Lines below that include the word "pixels" should each be copied.

Recorded data
BEGIN

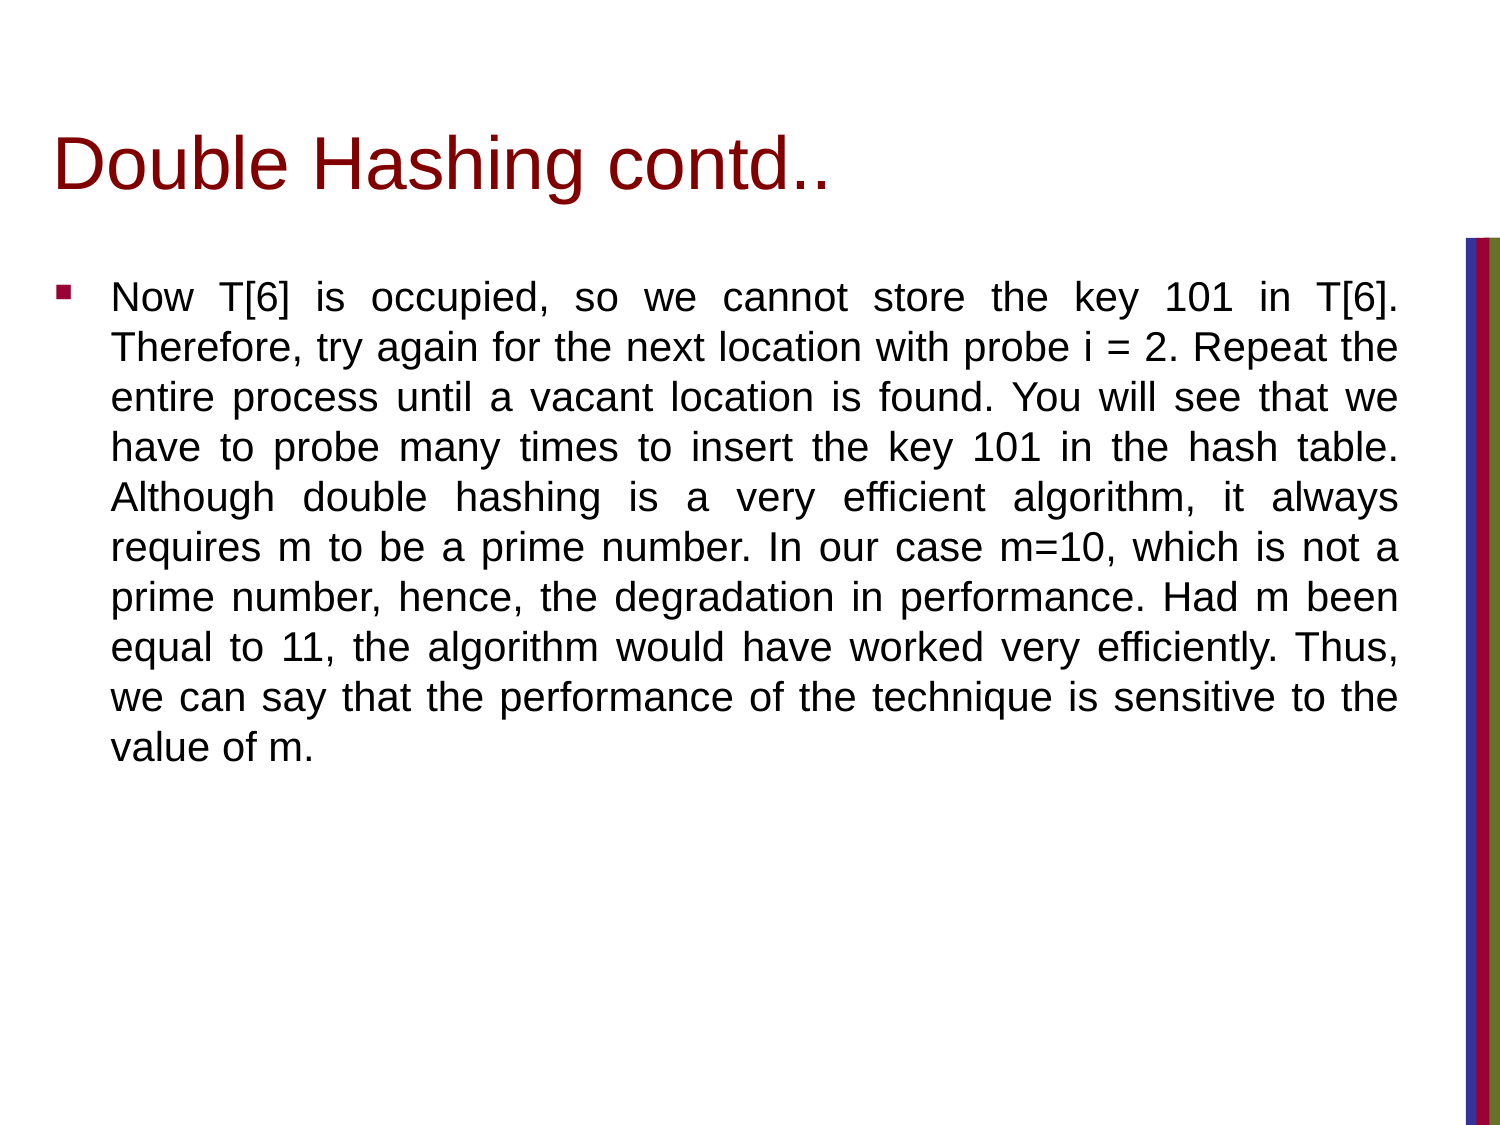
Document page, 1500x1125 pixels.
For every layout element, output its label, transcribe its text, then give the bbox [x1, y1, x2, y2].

list Now T[6] is occupied, so we cannot store the key 101 in T[6]. Therefore, try again for the next location with probe i = 2. Repeat the entire process until a vacant location is found. You will see that we have to probe many times to insert the key 101 in the hash table. Although double hashing is a very efficient algorithm, it always requires m to be a prime number. In our case m=10, which is not a prime number, hence, the degradation in performance. Had m been equal to 11, the algorithm would have worked very efficiently. Thus, we can say that the performance of the technique is sensitive to the value of m. [39, 262, 1400, 1013]
title Double Hashing contd.. [37, 49, 1317, 213]
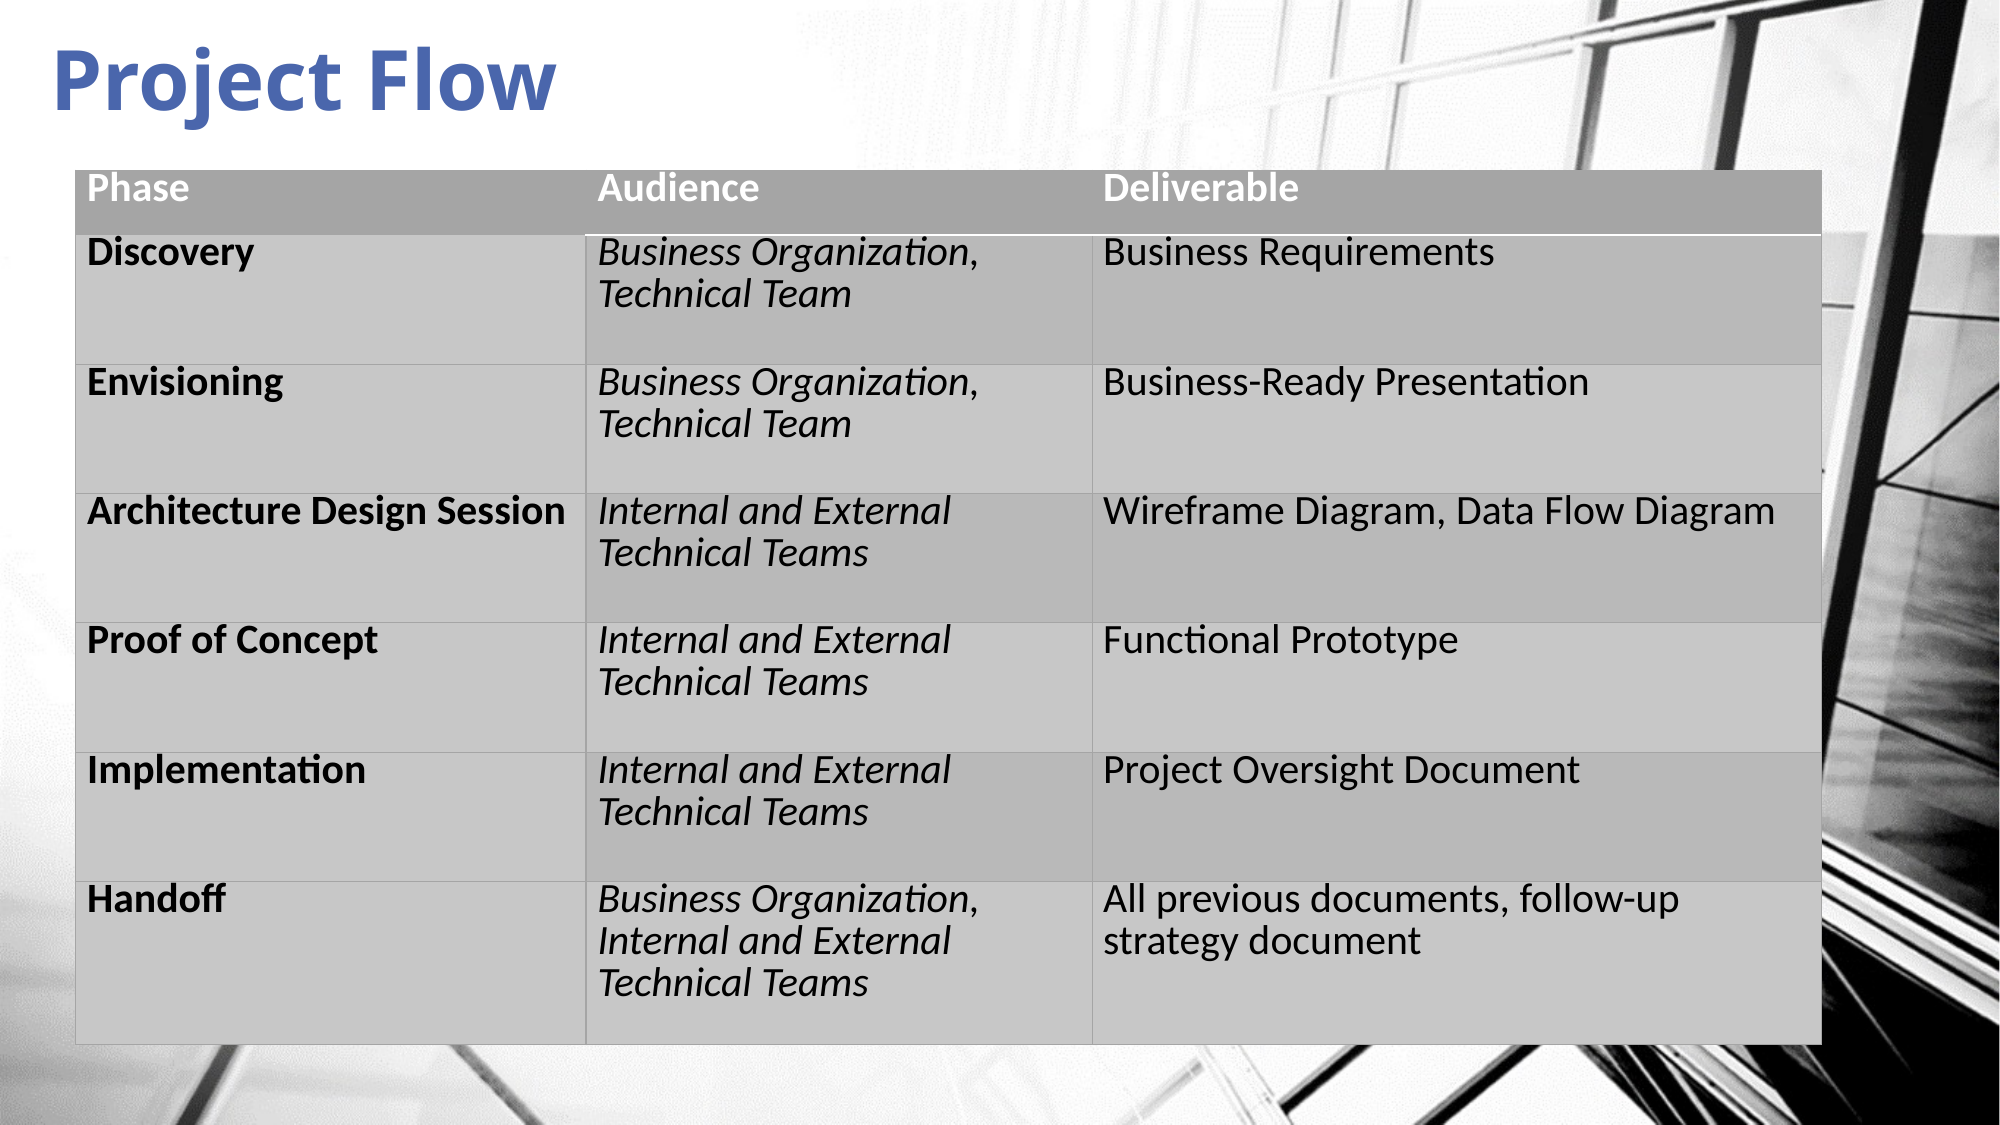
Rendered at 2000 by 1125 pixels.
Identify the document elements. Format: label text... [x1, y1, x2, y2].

table_cell Architecture Design Session [76, 494, 585, 622]
table_cell Business Organization, Internal and External Technical Teams [587, 882, 1092, 1044]
table_cell Internal and External Technical Teams [587, 494, 1092, 622]
table_cell All previous documents, follow-up strategy document [1093, 882, 1821, 1044]
table_cell Internal and External Technical Teams [587, 753, 1092, 881]
table_cell Envisioning [76, 365, 585, 493]
table_cell Discovery [76, 235, 585, 364]
table_cell Handoff [76, 882, 585, 1044]
table_cell Project Oversight Document [1093, 753, 1821, 881]
table_header Audience [587, 171, 1092, 234]
table_header Deliverable [1093, 171, 1821, 234]
table_cell Implementation [76, 753, 585, 881]
table_cell Business Organization, Technical Team [587, 365, 1092, 493]
picture [0, 0, 2000, 1125]
table_cell Wireframe Diagram, Data Flow Diagram [1093, 494, 1821, 622]
table_cell Functional Prototype [1093, 623, 1821, 752]
table_cell Business-Ready Presentation [1093, 365, 1821, 493]
table_header Phase [76, 171, 585, 234]
table_cell Business Requirements [1093, 236, 1821, 364]
table_cell Business Organization, Technical Team [587, 236, 1092, 364]
title Project Flow [35, 37, 861, 134]
table_cell Proof of Concept [76, 623, 585, 752]
table_cell Internal and External Technical Teams [587, 623, 1092, 752]
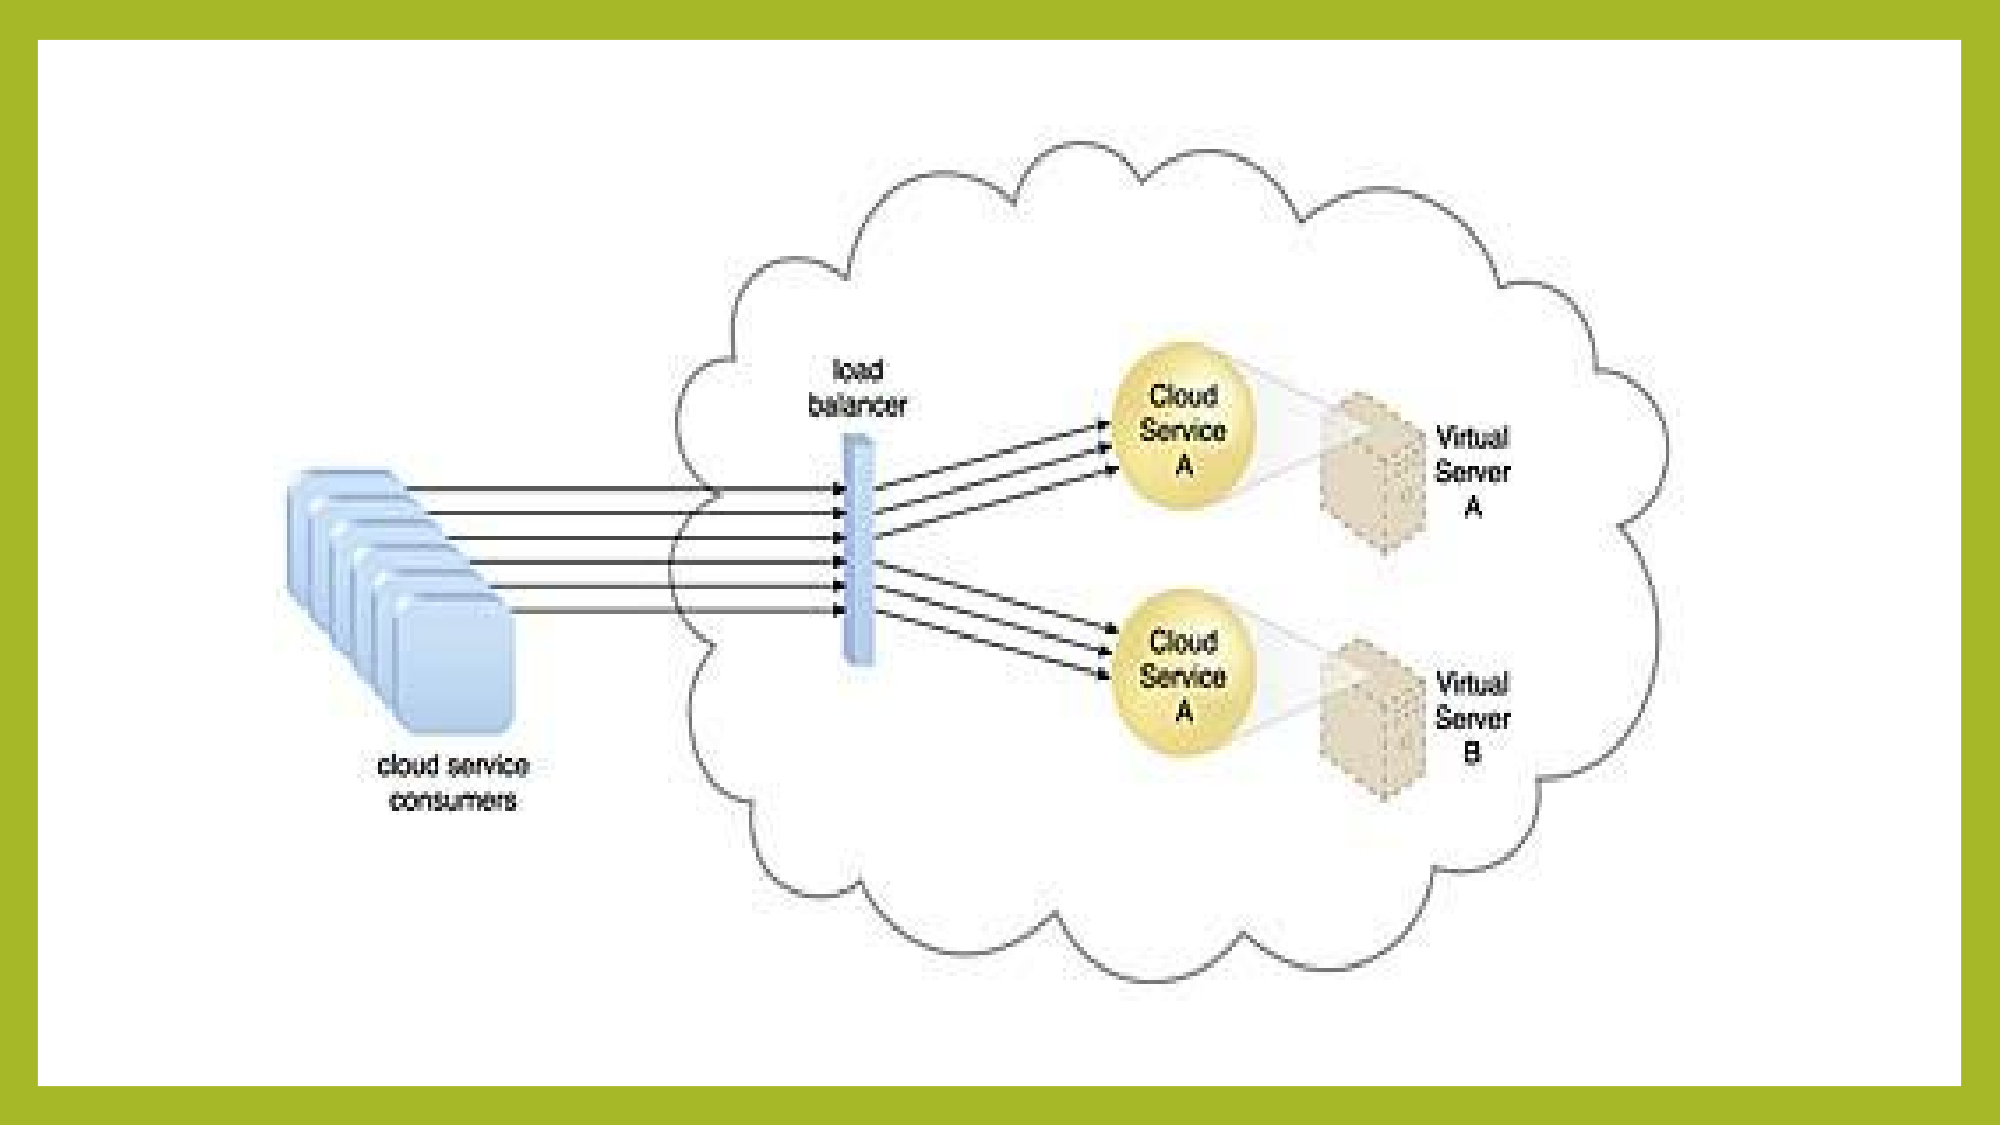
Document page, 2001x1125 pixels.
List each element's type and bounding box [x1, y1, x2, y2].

picture [273, 125, 1684, 1001]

END

Your response:
Document page, 1500x1125 pixels.
Rendered at 2000 by 1125 pixels.
Document page, 2001x1125 pixels.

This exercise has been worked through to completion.